[Stored data]
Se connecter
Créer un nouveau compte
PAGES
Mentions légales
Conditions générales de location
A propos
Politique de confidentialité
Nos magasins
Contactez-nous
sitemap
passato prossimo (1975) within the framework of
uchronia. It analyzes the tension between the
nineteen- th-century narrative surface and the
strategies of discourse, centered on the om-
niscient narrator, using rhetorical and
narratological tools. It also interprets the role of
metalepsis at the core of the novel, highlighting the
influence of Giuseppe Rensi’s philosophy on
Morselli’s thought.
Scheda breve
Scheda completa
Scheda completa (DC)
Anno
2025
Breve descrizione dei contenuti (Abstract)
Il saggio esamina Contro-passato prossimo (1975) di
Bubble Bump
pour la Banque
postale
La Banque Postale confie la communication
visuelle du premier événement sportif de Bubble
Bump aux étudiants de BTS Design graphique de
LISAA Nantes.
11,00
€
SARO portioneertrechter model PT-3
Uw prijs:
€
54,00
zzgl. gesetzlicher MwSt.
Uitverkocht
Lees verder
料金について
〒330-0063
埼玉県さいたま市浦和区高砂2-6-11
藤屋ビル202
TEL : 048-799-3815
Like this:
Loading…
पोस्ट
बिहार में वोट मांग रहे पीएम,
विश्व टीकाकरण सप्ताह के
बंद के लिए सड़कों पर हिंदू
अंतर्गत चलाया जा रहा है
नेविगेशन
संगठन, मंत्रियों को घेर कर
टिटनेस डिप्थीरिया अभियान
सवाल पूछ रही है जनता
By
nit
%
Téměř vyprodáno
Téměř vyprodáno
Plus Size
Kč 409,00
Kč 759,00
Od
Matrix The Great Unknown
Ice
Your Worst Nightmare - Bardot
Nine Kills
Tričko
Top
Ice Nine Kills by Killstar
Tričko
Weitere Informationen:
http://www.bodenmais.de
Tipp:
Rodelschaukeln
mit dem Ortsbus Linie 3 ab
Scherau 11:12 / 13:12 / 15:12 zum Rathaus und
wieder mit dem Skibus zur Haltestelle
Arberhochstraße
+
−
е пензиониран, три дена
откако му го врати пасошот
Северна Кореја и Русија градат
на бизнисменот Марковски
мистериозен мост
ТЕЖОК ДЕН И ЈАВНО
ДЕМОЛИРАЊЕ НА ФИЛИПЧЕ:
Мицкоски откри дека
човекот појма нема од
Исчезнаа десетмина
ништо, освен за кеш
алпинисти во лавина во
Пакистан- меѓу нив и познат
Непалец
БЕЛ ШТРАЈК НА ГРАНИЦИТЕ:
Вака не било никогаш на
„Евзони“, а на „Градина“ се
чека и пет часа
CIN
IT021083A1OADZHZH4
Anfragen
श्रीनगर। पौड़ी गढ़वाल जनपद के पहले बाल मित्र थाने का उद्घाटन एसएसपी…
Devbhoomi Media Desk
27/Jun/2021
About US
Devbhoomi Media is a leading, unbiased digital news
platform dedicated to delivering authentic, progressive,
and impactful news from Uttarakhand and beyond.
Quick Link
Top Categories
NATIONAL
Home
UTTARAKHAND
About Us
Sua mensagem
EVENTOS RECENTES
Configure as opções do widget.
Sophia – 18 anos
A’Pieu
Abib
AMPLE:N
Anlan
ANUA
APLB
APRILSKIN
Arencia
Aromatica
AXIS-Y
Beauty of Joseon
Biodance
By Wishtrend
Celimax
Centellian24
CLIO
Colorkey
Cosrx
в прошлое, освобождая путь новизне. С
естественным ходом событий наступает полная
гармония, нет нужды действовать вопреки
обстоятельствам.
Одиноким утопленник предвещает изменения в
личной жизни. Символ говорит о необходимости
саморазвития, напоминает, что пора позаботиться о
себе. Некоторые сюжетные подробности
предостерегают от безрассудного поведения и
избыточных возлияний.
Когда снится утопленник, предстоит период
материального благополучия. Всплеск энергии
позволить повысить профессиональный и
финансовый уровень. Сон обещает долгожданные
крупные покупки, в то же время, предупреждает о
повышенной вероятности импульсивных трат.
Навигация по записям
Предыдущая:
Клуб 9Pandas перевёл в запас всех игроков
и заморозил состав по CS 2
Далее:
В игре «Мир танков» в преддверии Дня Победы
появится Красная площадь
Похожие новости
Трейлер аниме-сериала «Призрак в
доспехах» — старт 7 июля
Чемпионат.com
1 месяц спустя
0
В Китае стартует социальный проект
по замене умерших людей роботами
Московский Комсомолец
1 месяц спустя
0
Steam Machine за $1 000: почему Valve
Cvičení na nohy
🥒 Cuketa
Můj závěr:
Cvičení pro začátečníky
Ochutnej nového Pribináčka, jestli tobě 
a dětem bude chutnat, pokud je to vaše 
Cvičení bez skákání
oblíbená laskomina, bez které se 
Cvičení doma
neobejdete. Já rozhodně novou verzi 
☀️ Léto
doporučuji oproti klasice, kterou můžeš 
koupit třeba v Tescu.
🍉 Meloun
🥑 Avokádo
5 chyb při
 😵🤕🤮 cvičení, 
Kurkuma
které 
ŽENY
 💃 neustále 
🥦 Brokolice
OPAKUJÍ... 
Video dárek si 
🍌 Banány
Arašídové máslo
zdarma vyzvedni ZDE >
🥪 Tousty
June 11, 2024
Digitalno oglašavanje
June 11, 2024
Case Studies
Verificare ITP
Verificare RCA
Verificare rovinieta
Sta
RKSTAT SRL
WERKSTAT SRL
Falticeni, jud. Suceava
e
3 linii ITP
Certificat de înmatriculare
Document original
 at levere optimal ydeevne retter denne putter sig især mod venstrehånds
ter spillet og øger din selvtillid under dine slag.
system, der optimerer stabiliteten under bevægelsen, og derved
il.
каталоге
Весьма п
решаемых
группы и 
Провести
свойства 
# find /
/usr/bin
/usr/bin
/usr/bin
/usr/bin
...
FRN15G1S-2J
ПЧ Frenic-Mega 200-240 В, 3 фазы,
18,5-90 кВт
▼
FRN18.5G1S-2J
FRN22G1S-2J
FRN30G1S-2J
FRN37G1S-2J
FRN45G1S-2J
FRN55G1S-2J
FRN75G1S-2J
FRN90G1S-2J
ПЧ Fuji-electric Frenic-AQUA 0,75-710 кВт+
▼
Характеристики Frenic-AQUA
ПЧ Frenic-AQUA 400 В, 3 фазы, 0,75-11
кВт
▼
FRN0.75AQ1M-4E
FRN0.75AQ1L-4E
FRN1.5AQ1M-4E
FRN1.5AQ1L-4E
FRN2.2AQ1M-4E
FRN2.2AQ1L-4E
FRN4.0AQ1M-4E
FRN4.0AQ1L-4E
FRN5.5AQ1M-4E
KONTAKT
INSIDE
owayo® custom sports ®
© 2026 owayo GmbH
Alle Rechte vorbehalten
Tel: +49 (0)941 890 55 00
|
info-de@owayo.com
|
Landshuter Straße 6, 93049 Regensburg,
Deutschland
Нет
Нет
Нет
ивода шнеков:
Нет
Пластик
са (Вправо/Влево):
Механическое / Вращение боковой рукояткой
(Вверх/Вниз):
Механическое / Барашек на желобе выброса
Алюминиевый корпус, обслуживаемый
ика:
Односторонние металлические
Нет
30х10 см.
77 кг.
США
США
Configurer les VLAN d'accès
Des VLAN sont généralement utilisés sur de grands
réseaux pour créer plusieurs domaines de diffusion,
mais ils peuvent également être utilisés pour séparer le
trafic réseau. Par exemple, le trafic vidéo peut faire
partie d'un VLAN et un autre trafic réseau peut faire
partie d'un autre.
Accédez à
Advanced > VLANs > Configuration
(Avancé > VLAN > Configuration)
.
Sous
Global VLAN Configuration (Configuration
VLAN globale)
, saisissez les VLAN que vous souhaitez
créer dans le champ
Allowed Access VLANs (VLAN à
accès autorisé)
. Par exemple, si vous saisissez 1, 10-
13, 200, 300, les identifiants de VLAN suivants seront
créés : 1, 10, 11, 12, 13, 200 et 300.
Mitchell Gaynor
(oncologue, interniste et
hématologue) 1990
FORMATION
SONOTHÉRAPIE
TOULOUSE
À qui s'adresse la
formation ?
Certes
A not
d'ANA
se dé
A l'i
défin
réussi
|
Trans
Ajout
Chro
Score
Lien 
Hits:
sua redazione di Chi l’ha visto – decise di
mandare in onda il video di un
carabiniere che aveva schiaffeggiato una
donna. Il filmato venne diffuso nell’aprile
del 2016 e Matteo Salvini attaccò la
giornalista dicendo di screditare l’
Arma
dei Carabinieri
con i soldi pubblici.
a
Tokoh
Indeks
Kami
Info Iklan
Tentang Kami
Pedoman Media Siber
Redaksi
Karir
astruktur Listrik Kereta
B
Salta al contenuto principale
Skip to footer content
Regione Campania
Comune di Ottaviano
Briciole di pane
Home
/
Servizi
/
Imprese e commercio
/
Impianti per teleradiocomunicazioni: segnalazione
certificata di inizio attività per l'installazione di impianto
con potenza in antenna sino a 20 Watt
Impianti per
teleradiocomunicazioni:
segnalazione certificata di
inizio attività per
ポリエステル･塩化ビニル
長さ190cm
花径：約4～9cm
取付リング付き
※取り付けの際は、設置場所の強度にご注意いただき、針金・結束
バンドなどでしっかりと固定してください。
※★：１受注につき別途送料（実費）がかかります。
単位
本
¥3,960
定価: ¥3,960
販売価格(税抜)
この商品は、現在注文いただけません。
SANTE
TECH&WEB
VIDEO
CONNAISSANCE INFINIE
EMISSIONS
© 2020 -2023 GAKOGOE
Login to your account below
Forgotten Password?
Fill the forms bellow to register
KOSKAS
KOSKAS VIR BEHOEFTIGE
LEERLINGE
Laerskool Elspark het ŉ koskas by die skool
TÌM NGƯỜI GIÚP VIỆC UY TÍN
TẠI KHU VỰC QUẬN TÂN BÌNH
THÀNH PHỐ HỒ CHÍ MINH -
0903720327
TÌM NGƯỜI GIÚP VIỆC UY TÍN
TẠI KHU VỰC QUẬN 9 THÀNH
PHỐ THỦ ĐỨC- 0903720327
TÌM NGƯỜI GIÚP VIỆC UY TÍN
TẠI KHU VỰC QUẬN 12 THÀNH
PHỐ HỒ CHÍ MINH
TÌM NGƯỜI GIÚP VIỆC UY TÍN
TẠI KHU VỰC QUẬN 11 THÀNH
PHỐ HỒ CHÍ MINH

▶ [Instruction] Your answer should be the exact lines above from the one with "Document original" through the one with "Des VLAN sont", both included, and nothing besides.

▶ [Answer area]
Document original
 at levere optimal ydeevne retter denne putter sig især mod venstrehånds
ter spillet og øger din selvtillid under dine slag.
system, der optimerer stabiliteten under bevægelsen, og derved
il.
каталоге
Весьма п
решаемых
группы и 
Провести
свойства 
# find /
/usr/bin
/usr/bin
/usr/bin
/usr/bin
...
FRN15G1S-2J
ПЧ Frenic-Mega 200-240 В, 3 фазы,
18,5-90 кВт
▼
FRN18.5G1S-2J
FRN22G1S-2J
FRN30G1S-2J
FRN37G1S-2J
FRN45G1S-2J
FRN55G1S-2J
FRN75G1S-2J
FRN90G1S-2J
ПЧ Fuji-electric Frenic-AQUA 0,75-710 кВт+
▼
Характеристики Frenic-AQUA
ПЧ Frenic-AQUA 400 В, 3 фазы, 0,75-11
кВт
▼
FRN0.75AQ1M-4E
FRN0.75AQ1L-4E
FRN1.5AQ1M-4E
FRN1.5AQ1L-4E
FRN2.2AQ1M-4E
FRN2.2AQ1L-4E
FRN4.0AQ1M-4E
FRN4.0AQ1L-4E
FRN5.5AQ1M-4E
KONTAKT
INSIDE
owayo® custom sports ®
© 2026 owayo GmbH
Alle Rechte vorbehalten
Tel: +49 (0)941 890 55 00
|
info-de@owayo.com
|
Landshuter Straße 6, 93049 Regensburg,
Deutschland
Нет
Нет
Нет
ивода шнеков:
Нет
Пластик
са (Вправо/Влево):
Механическое / Вращение боковой рукояткой
(Вверх/Вниз):
Механическое / Барашек на желобе выброса
Алюминиевый корпус, обслуживаемый
ика:
Односторонние металлические
Нет
30х10 см.
77 кг.
США
США
Configurer les VLAN d'accès
Des VLAN sont généralement utilisés sur de grands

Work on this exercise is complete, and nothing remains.